Seitdem Lockerungen von Coronamaßnahmen für Geimpfte im Gespräch sind, ist der Begriff der Freiheit in aller Munde. Im Namen der Freiheit wird dafür argumentiert, Beschränkungen schnellstmöglich aufzuheben. Wer kein Infektionsrisiko mehr darstellt, darf nicht in seiner Freiheit eingeschränkt werden, so die Forderung.
Endlich wieder reisen, speisen, shoppen
Freiheit scheint offenbar darin zu bestehen, dass ich wieder ins Restaurant gehen darf, dass ich wieder reisen darf, dass ich wieder shoppen gehen kann. Freiheit wird also zu einer sehr individuellen Angelegenheit und der Run auf die begehrte Impfung als Tor zur Freiheit mündet in allgemeines Ellenbogen-Ausfahren.
Denn solange mir keine äußeren Hindernisse beim Verfolgen meiner persönlichen Ziele im Weg stehen, bin ich frei. Rücksicht auf andere Menschen oder staatlich vorgegebene Coronamaßnahmen sind mit anderen Worten Begrenzungen meiner persönlichen Freiheit. Ein solches egozentrisches Freiheitsverständnis lässt allerdings eine entscheidende Dimension der Freiheit außer Acht: die soziale Dimension.
Freiheit nur in Beziehung zu anderen
Der Philosoph Axel Honneth weist mit seinem Konzept sozialer Freiheit darauf hin, dass individuelle Freiheit überhaupt erst in einem sozialen Gefüge möglich werden kann. Wirklich frei sein kann ich nur, wenn die sozialen Praktiken und Institutionen, in denen ich lebe, mir die selbstbestimmte Verwirklichung meiner Ziele ermöglichen. Dazu müssen wir Beziehungen wechselseitiger Anerkennung eingehen.

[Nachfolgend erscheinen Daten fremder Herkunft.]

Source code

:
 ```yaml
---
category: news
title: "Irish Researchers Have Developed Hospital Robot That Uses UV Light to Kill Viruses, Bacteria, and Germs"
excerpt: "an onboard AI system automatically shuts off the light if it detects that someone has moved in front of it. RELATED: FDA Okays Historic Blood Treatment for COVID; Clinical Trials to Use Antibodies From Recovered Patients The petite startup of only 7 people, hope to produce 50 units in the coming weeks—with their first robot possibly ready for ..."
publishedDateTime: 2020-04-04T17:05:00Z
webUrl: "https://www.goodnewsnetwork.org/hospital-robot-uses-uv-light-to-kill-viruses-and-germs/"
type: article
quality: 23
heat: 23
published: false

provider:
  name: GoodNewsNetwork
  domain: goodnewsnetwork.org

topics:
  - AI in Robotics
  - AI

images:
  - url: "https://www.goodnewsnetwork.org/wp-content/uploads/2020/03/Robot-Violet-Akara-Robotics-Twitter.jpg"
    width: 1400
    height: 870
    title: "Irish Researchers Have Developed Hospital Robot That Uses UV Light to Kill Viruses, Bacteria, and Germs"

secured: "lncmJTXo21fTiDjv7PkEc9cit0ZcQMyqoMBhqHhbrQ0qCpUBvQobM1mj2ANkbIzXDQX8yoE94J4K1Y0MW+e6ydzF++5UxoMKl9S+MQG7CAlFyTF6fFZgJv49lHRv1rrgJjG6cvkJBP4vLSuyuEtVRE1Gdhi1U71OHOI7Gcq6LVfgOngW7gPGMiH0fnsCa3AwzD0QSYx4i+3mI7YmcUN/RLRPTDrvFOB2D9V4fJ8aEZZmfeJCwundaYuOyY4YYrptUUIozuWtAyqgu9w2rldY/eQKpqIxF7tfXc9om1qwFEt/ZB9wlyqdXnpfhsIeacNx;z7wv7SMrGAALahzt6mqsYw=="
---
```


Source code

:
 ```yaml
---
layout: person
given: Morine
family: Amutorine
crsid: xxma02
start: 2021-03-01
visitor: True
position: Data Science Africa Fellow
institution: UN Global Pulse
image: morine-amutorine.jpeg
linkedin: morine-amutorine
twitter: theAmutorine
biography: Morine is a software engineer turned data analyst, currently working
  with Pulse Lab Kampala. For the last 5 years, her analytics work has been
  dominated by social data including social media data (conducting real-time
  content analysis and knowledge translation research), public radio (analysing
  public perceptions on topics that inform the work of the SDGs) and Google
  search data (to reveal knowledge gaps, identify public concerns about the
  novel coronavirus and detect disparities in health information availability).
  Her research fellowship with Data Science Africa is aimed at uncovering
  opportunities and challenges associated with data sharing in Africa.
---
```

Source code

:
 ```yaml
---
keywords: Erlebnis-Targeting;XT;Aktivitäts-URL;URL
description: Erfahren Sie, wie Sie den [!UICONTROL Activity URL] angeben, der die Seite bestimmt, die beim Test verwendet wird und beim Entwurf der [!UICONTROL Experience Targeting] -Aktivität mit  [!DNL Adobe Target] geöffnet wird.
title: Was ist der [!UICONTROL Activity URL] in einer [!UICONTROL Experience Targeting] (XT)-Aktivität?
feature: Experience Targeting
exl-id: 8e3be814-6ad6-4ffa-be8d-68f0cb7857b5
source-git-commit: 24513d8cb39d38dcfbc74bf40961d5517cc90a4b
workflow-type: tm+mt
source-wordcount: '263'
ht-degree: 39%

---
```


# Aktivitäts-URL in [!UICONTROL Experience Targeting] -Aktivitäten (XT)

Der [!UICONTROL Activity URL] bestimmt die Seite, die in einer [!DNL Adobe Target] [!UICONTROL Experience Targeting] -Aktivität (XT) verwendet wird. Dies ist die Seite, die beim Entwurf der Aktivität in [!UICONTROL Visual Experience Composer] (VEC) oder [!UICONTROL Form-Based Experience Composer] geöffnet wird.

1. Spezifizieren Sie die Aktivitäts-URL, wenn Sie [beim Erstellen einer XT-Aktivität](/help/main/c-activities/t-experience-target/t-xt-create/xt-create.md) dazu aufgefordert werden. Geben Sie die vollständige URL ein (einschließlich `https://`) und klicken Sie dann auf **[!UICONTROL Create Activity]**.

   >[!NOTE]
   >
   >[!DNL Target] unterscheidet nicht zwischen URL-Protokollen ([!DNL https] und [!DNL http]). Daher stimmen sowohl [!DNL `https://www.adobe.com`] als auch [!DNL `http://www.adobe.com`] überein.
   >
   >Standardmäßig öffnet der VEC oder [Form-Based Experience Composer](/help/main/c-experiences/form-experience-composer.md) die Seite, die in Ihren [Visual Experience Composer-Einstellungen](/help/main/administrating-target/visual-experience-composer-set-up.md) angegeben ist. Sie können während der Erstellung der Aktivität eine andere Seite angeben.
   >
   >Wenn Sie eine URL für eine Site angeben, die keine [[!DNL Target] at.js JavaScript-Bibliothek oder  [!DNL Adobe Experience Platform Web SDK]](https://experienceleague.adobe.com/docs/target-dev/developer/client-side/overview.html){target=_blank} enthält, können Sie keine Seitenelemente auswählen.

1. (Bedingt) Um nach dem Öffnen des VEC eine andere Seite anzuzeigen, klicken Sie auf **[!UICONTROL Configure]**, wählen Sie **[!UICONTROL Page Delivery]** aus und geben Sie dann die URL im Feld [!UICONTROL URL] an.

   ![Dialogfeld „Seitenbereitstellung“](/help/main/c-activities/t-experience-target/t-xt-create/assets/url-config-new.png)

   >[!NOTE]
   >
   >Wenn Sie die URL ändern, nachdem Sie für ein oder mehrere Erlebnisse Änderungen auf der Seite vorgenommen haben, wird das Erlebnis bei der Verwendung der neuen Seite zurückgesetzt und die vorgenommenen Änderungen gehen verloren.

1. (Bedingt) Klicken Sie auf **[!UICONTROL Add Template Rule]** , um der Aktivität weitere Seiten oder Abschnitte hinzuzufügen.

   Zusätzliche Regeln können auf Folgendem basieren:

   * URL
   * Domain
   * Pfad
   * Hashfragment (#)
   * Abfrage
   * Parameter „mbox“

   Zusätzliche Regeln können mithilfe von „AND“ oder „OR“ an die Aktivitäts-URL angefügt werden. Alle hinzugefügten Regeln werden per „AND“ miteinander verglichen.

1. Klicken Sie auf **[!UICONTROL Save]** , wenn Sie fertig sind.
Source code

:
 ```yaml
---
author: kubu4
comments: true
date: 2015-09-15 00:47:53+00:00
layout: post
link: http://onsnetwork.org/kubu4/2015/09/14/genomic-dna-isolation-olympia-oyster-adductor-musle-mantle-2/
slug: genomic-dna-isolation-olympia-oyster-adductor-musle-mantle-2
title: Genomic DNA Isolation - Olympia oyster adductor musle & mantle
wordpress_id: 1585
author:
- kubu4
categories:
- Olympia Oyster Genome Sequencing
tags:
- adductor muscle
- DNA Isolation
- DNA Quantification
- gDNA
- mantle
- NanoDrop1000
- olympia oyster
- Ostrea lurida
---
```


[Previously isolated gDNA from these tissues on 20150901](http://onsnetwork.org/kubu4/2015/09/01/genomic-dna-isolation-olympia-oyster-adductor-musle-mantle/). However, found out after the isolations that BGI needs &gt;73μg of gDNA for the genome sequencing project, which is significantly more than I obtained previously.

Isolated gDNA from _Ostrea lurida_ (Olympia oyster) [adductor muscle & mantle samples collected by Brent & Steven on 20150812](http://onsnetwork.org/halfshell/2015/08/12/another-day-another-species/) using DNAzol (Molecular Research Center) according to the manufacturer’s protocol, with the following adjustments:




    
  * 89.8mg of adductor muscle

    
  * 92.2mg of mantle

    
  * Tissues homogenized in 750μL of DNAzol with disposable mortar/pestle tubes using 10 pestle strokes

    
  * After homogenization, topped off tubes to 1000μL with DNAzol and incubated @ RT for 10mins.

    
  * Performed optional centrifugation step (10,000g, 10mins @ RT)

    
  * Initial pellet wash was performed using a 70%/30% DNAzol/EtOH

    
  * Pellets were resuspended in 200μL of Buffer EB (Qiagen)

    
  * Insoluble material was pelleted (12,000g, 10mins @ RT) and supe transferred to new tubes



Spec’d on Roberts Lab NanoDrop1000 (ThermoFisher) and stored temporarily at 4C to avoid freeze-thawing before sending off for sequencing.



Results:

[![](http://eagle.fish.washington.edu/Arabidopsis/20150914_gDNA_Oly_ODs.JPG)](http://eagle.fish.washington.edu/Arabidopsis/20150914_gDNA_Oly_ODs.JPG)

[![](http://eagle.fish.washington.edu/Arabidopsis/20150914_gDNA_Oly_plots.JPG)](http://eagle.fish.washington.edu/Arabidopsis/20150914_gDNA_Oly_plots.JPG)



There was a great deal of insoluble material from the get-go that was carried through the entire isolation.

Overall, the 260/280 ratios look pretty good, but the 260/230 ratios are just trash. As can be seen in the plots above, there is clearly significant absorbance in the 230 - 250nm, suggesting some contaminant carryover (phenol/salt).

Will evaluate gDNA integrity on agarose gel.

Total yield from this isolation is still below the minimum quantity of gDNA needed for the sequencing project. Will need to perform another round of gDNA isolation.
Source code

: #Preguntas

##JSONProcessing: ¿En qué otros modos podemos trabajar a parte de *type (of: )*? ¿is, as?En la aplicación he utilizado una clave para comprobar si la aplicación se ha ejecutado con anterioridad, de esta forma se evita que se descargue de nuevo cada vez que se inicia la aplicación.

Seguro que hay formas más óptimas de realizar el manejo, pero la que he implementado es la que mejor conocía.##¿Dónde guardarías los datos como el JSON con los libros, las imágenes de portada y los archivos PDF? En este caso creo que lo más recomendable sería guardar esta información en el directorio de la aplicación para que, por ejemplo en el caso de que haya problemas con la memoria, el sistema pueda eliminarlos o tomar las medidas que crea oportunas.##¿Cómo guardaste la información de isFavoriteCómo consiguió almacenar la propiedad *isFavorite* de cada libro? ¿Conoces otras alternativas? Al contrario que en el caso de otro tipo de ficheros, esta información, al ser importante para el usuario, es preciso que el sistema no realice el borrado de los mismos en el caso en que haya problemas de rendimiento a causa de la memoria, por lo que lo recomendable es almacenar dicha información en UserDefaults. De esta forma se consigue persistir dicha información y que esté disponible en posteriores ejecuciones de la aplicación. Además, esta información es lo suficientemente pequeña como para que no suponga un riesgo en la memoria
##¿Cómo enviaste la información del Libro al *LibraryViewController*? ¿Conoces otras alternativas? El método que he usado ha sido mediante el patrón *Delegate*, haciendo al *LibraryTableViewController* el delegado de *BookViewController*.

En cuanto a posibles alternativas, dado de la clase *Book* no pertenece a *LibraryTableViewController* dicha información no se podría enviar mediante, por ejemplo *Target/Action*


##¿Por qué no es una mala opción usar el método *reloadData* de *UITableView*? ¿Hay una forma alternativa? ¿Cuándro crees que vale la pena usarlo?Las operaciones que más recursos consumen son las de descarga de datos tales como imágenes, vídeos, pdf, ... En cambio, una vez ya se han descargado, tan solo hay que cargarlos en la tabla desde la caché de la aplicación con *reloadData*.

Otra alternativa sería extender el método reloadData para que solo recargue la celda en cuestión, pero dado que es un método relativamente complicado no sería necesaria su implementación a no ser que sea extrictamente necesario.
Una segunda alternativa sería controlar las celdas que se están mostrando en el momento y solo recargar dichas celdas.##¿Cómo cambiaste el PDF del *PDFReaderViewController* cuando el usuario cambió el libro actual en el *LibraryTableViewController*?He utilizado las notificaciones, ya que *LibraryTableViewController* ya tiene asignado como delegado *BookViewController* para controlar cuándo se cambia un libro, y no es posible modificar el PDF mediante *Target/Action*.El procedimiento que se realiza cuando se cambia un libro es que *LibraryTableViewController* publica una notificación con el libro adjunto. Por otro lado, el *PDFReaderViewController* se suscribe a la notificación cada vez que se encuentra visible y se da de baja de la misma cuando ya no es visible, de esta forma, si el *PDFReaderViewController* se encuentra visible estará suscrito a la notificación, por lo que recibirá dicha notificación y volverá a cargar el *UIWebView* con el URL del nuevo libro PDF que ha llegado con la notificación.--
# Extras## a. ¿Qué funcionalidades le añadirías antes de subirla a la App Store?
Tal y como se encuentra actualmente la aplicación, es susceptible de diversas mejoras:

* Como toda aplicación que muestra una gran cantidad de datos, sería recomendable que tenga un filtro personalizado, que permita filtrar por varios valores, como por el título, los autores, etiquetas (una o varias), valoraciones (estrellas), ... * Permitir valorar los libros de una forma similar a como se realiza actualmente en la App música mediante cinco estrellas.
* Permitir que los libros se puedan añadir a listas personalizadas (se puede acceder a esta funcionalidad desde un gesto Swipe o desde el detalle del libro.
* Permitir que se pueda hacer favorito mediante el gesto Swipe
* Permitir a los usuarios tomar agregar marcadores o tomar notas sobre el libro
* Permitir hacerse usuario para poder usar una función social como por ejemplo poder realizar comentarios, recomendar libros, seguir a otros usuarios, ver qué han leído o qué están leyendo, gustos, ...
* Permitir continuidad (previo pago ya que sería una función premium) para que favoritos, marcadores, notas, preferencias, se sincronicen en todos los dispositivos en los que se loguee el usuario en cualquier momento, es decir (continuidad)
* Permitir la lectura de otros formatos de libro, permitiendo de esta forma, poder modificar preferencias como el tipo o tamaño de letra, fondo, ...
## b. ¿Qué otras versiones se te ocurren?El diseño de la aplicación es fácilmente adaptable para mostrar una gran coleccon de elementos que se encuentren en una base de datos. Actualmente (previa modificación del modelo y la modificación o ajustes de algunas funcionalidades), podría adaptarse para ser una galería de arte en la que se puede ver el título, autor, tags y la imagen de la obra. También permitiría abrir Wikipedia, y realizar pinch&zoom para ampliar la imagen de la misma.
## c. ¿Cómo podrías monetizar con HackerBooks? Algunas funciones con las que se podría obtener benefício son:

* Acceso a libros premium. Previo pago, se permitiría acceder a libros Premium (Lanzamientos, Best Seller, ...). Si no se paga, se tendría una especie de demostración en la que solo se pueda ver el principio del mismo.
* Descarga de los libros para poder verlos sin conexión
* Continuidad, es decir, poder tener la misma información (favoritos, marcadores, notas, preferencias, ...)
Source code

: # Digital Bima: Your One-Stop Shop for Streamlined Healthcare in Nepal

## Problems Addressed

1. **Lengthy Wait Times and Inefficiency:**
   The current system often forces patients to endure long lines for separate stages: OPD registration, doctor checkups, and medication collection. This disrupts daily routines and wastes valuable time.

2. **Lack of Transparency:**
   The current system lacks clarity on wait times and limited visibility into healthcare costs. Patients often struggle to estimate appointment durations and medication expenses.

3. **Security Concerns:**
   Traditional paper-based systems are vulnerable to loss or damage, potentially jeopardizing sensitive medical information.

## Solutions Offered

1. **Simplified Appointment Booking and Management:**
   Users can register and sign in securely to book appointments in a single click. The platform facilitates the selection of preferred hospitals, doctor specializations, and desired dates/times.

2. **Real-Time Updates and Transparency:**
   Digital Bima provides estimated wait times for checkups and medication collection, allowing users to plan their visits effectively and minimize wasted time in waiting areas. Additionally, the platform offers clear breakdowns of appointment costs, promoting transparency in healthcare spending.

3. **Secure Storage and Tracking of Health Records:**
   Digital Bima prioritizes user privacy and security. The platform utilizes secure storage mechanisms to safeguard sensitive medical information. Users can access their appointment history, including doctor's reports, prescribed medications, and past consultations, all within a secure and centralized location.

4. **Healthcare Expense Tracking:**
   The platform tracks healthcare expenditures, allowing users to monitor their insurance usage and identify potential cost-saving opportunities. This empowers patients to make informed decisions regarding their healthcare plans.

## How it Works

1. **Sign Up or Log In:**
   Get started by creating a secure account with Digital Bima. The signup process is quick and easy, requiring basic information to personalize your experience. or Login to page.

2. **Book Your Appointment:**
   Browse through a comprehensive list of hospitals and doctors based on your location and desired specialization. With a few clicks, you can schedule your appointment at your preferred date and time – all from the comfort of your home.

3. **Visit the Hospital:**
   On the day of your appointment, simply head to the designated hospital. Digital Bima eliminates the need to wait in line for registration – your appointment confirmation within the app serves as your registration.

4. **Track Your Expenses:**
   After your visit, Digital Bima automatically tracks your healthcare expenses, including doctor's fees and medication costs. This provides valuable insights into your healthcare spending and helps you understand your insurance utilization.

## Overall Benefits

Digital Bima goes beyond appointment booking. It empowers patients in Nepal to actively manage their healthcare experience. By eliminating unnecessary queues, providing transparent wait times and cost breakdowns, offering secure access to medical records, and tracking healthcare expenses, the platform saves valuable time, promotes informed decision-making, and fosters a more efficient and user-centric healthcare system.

In solchen Beziehungen wird der oder die andere nicht als Begrenzung, sondern als Bedingung der Verwirklichung unserer je eigenen Ziele gesehen. Anstatt nur egoistischen Motiven zu folgen, beziehen wir in Praktiken sozialer Freiheit die Bedürfnisse der anderen immer schon mit ein und sehen die Erfüllung dieser Bedürfnisse als Bedingung unserer eigenen Freiheit.
Selbstbeschränkung für ein gemeinsames Ziel
Vor diesem Hintergrund erscheint das Freiheitsverständnis in der aktuellen Debatte um die Lockerungen für Geimpfte doch ziemlich begrenzt. Die Rückkehr der Geimpften in die Freiheit wird der Unfreiheit der Ungeimpften gegenübergestellt, die sich weiterhin an die Maßnahmen halten müssen. Schon macht das Unwort "Impfneid" die Runde durch die Medien und sozialen Netzwerke.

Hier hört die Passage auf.